* ASSIGNMENT: Show all the lines in the data below that include the word "Tennessee".

* DATA PROVIDED:
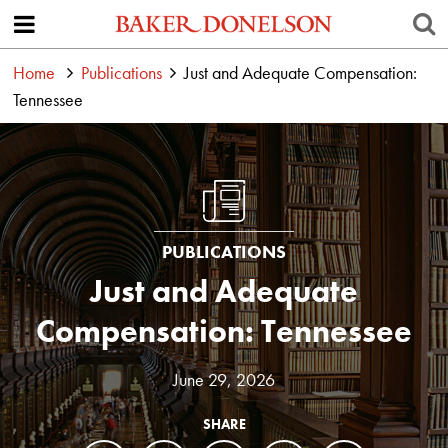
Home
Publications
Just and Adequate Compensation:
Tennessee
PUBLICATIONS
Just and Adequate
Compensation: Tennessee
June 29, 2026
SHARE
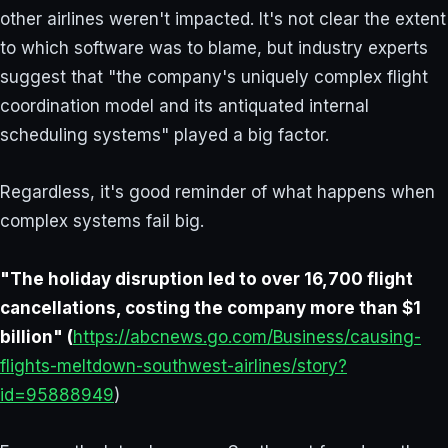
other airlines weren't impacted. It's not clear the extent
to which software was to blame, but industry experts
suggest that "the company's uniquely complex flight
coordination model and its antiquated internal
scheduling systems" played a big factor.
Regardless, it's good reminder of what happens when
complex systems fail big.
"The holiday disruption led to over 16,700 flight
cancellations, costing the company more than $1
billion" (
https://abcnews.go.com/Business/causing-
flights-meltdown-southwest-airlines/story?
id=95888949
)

* RESULT OF THIS TASK:
Tennessee
Compensation: Tennessee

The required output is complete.